Here, the Pats spin the wheel on the Jets defense with another formation out of 21-personnel. McDaniels puts Develin alone in the backfield next to Brady in the shotgun putting Gronk in the “X” receiver role at the top of the screen and Burkhead in the outside slot next to Edelman to Brady’s right. With Adams matching Gronk, and Burkhead in the slot, the Jets have some confusion with determining who will take Burkhead in man coverage. They settle on linebacker Avery Williamson, and Burkhead runs right past the linebacker on a slot fade route for a touchdown on a beautiful pass from Brady.
Finally, the Patriots set up their final touchdown of the game with another completion to White on a linebacker.
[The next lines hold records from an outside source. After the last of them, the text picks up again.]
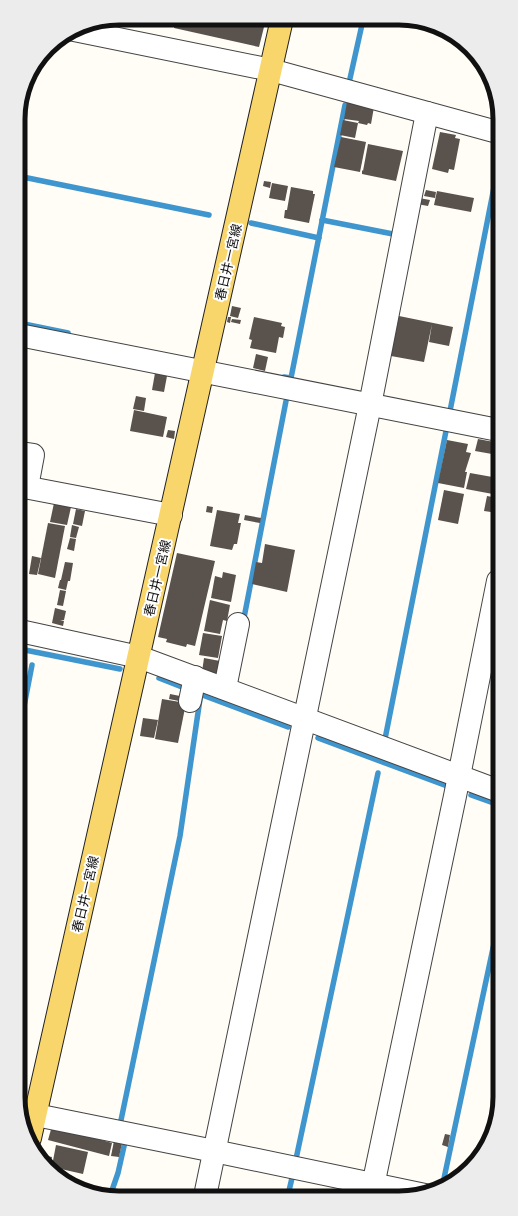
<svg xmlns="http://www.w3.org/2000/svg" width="518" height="1216" viewBox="0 0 518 1216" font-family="'Libre Baskerville','Noto Sans JP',serif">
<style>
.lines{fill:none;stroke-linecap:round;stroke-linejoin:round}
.stream{stroke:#3f96cf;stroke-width:5.5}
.building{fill:#5a524d}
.minor-casing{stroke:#444;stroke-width:24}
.major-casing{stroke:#222;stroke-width:24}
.minor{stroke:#fff;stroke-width:22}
.major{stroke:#f9d66b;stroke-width:22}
.labels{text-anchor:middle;stroke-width:4;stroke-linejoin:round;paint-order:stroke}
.street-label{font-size:13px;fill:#111;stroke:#fff}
.rim{fill:none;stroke:#111;stroke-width:5}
</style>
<rect width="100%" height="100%" fill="#fffdf5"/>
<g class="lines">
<!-- stream -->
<g class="stream">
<path d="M349,83l14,-63"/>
<path d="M18,176l191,39"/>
<path d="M322,220l71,14"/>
<path d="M251,223l68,15"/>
<path d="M19,323l49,10"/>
<path d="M284,377l7,1 54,-273"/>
<path d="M450,411l47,-239"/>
<path d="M243,623l43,-222"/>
<path d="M20,649l100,20"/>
<path d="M159,678l28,11"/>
<path d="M197,693l91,34"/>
<path d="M20,727l12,-62"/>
<path d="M318,738l129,48"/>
<path d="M385,739l61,-308"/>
<path d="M471,795l28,10"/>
<path d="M120,1125l60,-289 20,-137"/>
<path d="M296,1159l82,-386"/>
<path d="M443,1183l56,-263"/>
<path d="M288,1195l4,-17"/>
<path d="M110,1196l8,-23 7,-31"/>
</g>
</g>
<!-- building -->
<g class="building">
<path d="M118,18h34l-2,8z"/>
<path d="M176,18l67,1h23l-7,28 -85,-19z"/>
<path d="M347,102l27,5 -3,17 -3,-1 -1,2 -9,-2 1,-2 -15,-2z"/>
<path d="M343,120l15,3 -3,15 -15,-3z"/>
<path d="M440,132l16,3 -1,3 5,1 -6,31 -5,-1 -1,4 -16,-4z"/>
<path d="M341,137l25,5 -6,30 -26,-5z"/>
<path d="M368,144l35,7 -7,30 -34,-7v-4l1,1z"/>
<path d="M264,181l7,1 -1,6 -7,-2z"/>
<path d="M272,183l16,3 -3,15 -16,-3z"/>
<path d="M291,187l22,4v3h2l-6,29 -25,-5 1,-8h2z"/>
<path d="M426,190l10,2 -1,6 -11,-2z"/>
<path d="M437,191l37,7 -3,14 -37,-7z"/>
<path d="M419,198l11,2 -2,6 -11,-2z"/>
<path d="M232,306l9,2 -3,10 -8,-2z"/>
<path d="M399,316l54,11 -4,19 -20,-4 3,-18 -8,38 -33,-6z"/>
<path d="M228,317h3l-1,6 -3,-1z"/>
<path d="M254,317l28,6 -1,3 4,1 -2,11 -4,-1 -3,16 -26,-5 2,-8 -3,-1z"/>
<path d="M232,319l9,1 -1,4 -9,-2z"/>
<path d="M256,354l12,3 -3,14 -12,-3z"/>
<path d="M155,373l12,3 -3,16 -12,-2z"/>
<path d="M136,396l10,2 -2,13 -11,-2z"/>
<path d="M134,410l33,7 -4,20 -33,-6z"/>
<path d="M168,430l7,1 -1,8 -8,-2z"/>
<path d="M478,439l16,3 -2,12 -17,-3z"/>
<path d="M447,440l21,4 -2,8 5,1 -6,19h2l-3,16 -26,-5z"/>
<path d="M470,473l28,5v17l-32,-6z"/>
<path d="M444,490l20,4 -6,30 -20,-4z"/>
<path d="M487,496l11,2v15l-14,-2z"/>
<path d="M54,503l17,4 -4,18 -17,-3z"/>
<path d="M207,506l6,1 -1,6 -6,-1z"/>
<path d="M76,509l9,2 -3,15 -9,-2z"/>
<path d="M217,510l23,4 -2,9h3l-4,21h-3l-2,6 -22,-4z"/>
<path d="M245,515l16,3 -1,5 -16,-3z"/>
<path d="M48,523l17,3 -10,52 -17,-4z"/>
<path d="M72,525l7,2 -3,11 -6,-1z"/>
<path d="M70,538l6,1 -2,12 -7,-2z"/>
<path d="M265,544l30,6 -8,42 -35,-8 4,-22 6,1z"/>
<path d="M177,553l38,8 -20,85 -8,-2 -1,3 -20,-5 1,-3 -9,-2z"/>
<path d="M32,556l9,2 -4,17 -8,-1z"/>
<path d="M65,562l8,1 -3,18h-2l-2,9 -8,-2 2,-8h1z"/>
<path d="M223,572l13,3 -5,27 -20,-4 4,-22 7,2z"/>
<path d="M60,590l6,1 -3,15 -6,-1z"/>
<path d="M210,600l20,5 -3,16 -4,-1 -3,14 -16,-3z"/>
<path d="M55,608l11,3 -2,9h-4l4,1 -1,5 -11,-3z"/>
<path d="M203,633l19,3 -4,22 -19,-3z"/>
<path d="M204,658l16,3 -3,14 -15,-3z"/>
<path d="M170,694l10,2 -1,5 -10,-2z"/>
<path d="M162,699l24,4 -8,40 -23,-4z"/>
<path d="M143,718l15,2 -4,18 -14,-2z"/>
<path d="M52,1126l60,17 -3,13 -61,-16z"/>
<path d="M445,1134l5,1 -2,12 -6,-2z"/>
<path d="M114,1141l8,2 -3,14 -8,-1z"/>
<path d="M56,1145l32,7 -5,22 -22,-5v3l-6,-1 -1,3 -2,-1 -1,-2z"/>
<path d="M41,1155l11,2 -2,12z"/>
<path d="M61,1177l20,4 -1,5 -4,-1z"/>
<path d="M81,1183l12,2 -2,7 -11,-5z"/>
</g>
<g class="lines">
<defs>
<g id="minor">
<path d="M74,30l197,40 226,62"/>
<path d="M19,335l479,95"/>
<path d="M19,453l14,2 -6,32"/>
<path d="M19,486l152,29"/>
<path d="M20,631l119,26 360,134"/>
<path d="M225,688l13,-64"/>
<path d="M190,701l5,-24"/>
<path d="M21,1112l193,39 211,44"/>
<path d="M371,1195l84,-399 43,-215"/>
<path d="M205,1196l165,-791 57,-292"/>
</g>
<path id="major" d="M30,1138l252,-1119"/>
</defs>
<!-- minor casing -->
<use href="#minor" class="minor-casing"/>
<!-- major casing -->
<use href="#major" class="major-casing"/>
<!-- minor -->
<use href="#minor" class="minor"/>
<!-- major -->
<use href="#major" class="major"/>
</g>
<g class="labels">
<!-- street labels -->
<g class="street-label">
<text transform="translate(228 262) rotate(-77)" y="5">春日井一宮線</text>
<text transform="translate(157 578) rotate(-77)" y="5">春日井一宮線</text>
<text transform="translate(85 894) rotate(-77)" y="5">春日井一宮線</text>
</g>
</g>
<!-- crop -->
<path d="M0 0H518V1216H0ZM119 25H399A94 94 0 0 1 493 119V1097A94 94 0 0 1 399 1191H119A94 94 0 0 1 25 1097V119A94 94 0 0 1 119 25Z" fill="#ececec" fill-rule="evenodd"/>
<path class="rim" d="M119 25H399A94 94 0 0 1 493 119V1097A94 94 0 0 1 399 1191H119A94 94 0 0 1 25 1097V119A94 94 0 0 1 119 25Z"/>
</svg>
The Jets start with eight players in the box to load up against the run, and the Patriots send Develin out wide one last time. On this play, the Jets send Williamson to cover Develin leaving safety Rontez Miles in the box to track Gronkowski with Adams playing centerfield to help out on a post or seam route by Gronk. That means that Hewitt drew the short straw again to cover White, and the Pats running back beats him on an option route to the sideline for a 12-yard gain. The Patriots would make it 38-3 on the next play on a Brady touchdown pass to Julian Edelman.
Entering Week 17, the Patriots’ red zone touchdown efficiency plummeted to 41.2 percent (29th in the NFL) over the previous five weeks.
Against the Jets, the Patriots went 4-5 in the red zone thanks to some creative personnel usage and formations that gave Tom Brady’s receivers favorable matchups in man coverage.
Ultimately, the name of the game for the Patriots’ passing offense will be creating and winning those one-on-one matchups in the postseason.
“Something that we talk about all the time as an offense is if you get the one-on-ones you gotta win those situations,” White said.
Furthermore, the Patriots’ power rushing attack out of heavy personnel groupings can be a strength whether they’re running the football or not.
Over the last six games of the regular season, the Patriots averaged nearly 159 rushing yards per game, and that potent running game is now on tape for the world to see.
If teams load up to stop the run, expect the Patriots to adjust to the passing game like they did in the regular season finale.
And if they don’t respect Sony Michel and company, then the Patriots can run all over nickel and dime defenses during what’s hopefully another march to the Super Bowl.